There were other stories about how Donald Rumsfeld sold chemical warfare agents ("dual use items") to Iraq on behalf of the Reagan - Bush administration in the 1990s.  That’s how he "knew" where they were in 2002 and 2003 – Rummy had the receipts.

There was even more news in 1990 claiming Iraqi soldiers were murdering Kuwaiti babies, and how Iraqi soldiers were ready to invade and capture Saudi Arabia.  These stories turned out to be lies planted by none other than Colin Powell and a Kuwaiti media consulting firm.  Powell would tell the "big lie" again in 2003 saying Iraq had weapons of mass destruction.

Just before the 1990 election, then-President Bush sent troops to Saudi Arabia and then sought permission to fight from a cowardly Congress, claiming an imminent threat from an Iraq armed by the U.S. and authorized by the U.S. to invade and occupy Kuwait.  This scenario of mixing war and elections was repeated in 2002.

On December 24, 1990, our unit landed in Saudi Arabia to the sound of Elton John's "Levon," written by Bernie Taupin, singing to us that is Christmas Day and New York Times says god is dead and the war's begun.  Ominous and prescient.

After the massacre of routed and retreating Iraqi troops along the "Highway of Death," then-President Bush exhorted the Iraqi civilians to rise up against Saddam Hussein, only to leave them twisting in the wind as the Iraqi Republican Guard mercilessly decimated them while U.S. soldiers stood idly by.  And then Rumsfeld thought the Iraqis would greet us with flowers? Insanity.

Seventeen years later, I look back at how the Gulf War was launched based on lies, and then the Iraq War was started on lies, and then how veterans got caught in the middle in a system unprepared for modern warfare.  First is was the "toxic soup" of the Gulf War, and now it is TBI and PTSD from the Iraq War.

Seventeen years after the start of the war, the Department of Veterans Affairs (finally) opened up a toll-free 24/7 suicide prevention hotline.  Way late, yet fantastic. 

Seventeen years after Desert Shield began, VA opened a Benefits Delivery Center at Fort Bragg to assist new war veterans with all their VA healthcare needs and other VA benefits.  About time, yet a very good deed. 

Unfortunately, more than 400,000 veterans are waiting to enter an already crowded and over-burdened VA healthcare and claims system.  A shocking quarter million Iraq and Afghanistan war veterans were already treated at VA.  This casualty statistic of walking wounded doesn't count veterans who see private doctors, state or local clinics, or visit a college medical center.

My wife never made it to Germany.  But I made it home with a another vow to learn the lessons of the past so that our Nation doesn’t make the same mistakes about going to war and so that our Nation remembers our obligation to those who stand between a bullet and our Constitution.
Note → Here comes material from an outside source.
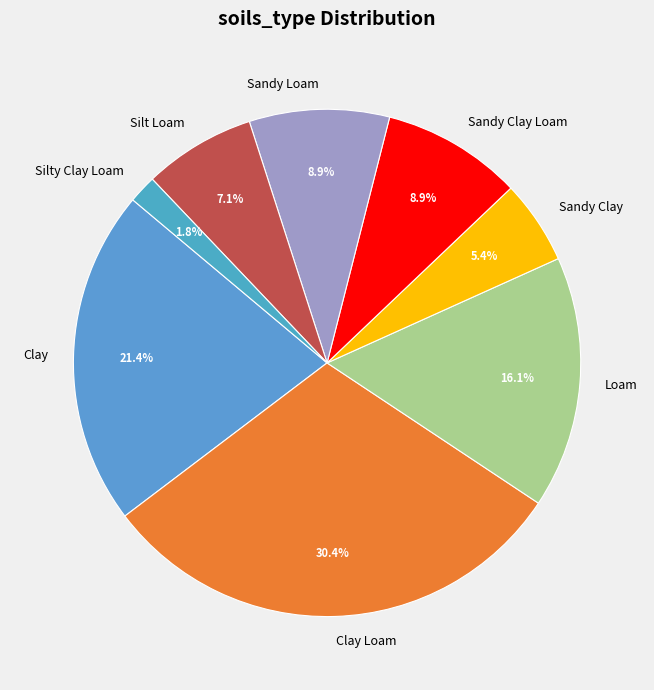

Is it true that Sandy Clay is 1% of the pie?

False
For my wife, thanks for standing by me for seventeen years of happiness in the eye of the hurricane, and may we enjoy many more well into the future with our two wonderful daughters.
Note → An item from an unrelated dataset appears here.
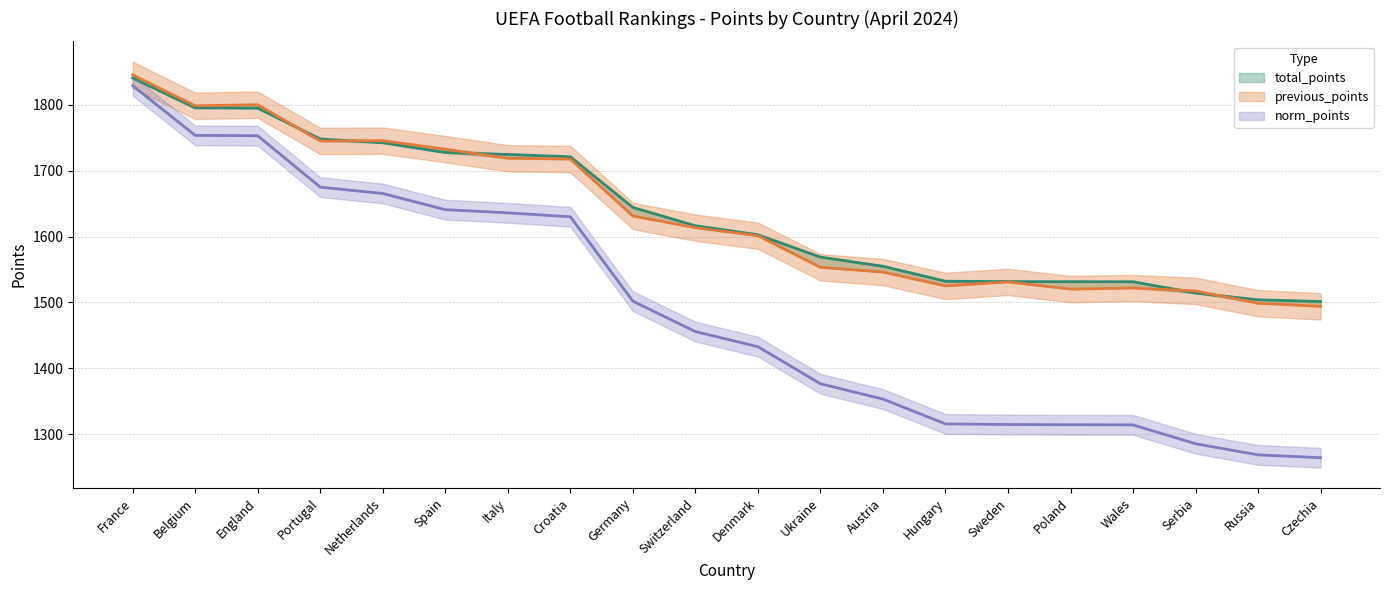

At which category does the chart reach its peak across all series?

France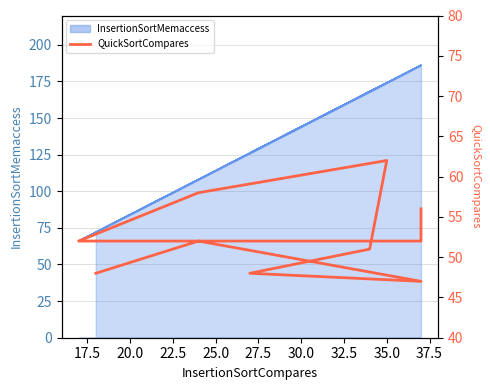

How many lines are shown in the chart?

1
For the world, seventeen years of increasingly violent carnage abroad and significantly reduced freedom at home is a very steep price to pay for a very long time.

For the 700,000 Gulf War and 1.6 million Iraq War service members sent to war, and especially for our families, we are there to protect and defend our Constitution and to make sure we get the healthcare and benefits we need when we return from combat.
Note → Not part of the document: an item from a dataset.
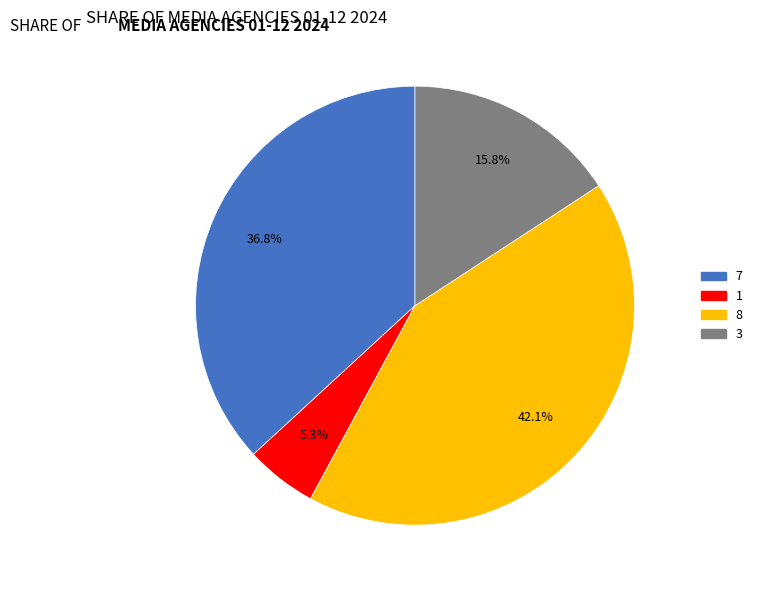

Is there a majority slice in this chart?

No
It took 17 years for the total number of Gulf War veterans treated at VA to reach 250,000.  However, it took only five years for the total number of Iraq and Afghanistan veterans treated at VA to pass 250,000.  If VA isn't fixed now, they are on the fast track to catastrophic failure.

As Bono in the rock band U2 song "Sunday, Bloody Sunday," laments, "how long, how long must we sing this song” where war constantly escalates, too many veterans beg for timely assistance, and our freedoms are constantly eroded?

Now is the time for veterans to take up the fight here at home to make sure what we fought for is preserved, and that those who fought with us are taken care of.